## Exercise description:
Note how many lines of the data below hold the word "DISPLAY", then give that number with no other text.

Records from a data source:
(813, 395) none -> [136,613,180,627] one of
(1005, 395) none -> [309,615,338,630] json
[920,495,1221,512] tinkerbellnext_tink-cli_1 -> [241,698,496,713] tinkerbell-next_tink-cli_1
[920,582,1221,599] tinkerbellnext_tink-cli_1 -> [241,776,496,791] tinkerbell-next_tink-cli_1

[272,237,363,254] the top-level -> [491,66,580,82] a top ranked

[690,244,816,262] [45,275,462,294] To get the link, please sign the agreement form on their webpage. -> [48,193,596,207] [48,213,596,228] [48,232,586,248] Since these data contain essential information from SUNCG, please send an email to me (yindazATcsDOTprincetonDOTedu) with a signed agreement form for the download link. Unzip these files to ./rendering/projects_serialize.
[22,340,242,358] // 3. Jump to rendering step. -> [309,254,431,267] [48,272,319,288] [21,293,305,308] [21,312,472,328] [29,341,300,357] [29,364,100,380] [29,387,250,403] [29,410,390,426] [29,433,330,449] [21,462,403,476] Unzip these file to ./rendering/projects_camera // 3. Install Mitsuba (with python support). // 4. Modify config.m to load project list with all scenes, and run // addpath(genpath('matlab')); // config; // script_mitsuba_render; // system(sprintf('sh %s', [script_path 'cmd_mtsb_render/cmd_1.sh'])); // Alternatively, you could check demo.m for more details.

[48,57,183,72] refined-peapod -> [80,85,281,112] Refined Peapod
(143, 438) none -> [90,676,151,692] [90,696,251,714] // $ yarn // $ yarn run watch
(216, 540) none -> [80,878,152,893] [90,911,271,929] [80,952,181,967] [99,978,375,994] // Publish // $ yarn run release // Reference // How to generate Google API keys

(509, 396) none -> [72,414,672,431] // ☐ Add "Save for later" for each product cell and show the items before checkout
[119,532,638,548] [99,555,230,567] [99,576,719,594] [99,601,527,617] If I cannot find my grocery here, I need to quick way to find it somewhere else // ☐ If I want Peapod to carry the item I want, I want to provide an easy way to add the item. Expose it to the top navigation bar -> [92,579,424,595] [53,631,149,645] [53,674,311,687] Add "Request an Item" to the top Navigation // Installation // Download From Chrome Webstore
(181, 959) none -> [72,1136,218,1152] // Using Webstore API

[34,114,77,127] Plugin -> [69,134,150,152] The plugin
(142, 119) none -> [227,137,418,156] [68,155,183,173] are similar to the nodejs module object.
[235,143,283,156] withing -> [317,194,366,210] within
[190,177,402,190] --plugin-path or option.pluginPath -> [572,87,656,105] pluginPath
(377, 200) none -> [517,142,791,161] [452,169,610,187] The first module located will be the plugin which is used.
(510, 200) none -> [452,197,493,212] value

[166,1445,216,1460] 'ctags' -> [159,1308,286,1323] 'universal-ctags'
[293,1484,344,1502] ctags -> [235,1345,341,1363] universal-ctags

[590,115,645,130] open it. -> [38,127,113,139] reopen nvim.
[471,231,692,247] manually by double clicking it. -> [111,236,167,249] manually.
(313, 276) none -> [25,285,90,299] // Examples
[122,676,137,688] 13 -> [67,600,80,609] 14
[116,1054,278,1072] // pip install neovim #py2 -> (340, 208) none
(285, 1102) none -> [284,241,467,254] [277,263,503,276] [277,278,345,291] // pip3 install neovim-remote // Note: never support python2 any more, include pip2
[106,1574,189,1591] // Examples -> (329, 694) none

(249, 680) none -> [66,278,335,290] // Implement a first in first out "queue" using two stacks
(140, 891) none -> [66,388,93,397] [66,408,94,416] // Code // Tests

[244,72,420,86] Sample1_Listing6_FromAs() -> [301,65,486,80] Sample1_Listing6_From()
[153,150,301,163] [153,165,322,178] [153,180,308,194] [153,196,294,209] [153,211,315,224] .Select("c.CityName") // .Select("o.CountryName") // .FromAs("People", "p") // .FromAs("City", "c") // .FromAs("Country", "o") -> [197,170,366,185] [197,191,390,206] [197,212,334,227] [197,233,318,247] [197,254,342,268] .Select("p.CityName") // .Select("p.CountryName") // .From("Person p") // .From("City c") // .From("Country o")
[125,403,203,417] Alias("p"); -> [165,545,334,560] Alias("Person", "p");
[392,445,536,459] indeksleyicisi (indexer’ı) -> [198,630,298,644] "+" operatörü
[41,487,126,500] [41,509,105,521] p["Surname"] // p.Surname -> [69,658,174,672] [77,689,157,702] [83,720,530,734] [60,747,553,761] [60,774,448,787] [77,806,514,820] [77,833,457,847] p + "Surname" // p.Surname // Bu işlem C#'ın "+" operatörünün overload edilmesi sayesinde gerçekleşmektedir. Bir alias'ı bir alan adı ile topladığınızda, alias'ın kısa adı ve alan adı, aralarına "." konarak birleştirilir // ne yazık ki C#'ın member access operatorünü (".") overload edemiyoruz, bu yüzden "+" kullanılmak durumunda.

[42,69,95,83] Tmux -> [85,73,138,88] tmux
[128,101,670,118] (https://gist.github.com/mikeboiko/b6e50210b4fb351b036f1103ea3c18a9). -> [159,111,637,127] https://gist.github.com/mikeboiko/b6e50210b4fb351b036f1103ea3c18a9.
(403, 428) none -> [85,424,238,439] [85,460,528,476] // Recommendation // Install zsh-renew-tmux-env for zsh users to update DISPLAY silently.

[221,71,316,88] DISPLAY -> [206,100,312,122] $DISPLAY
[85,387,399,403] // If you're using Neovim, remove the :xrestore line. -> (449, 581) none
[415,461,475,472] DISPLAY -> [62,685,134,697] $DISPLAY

## Response area:
3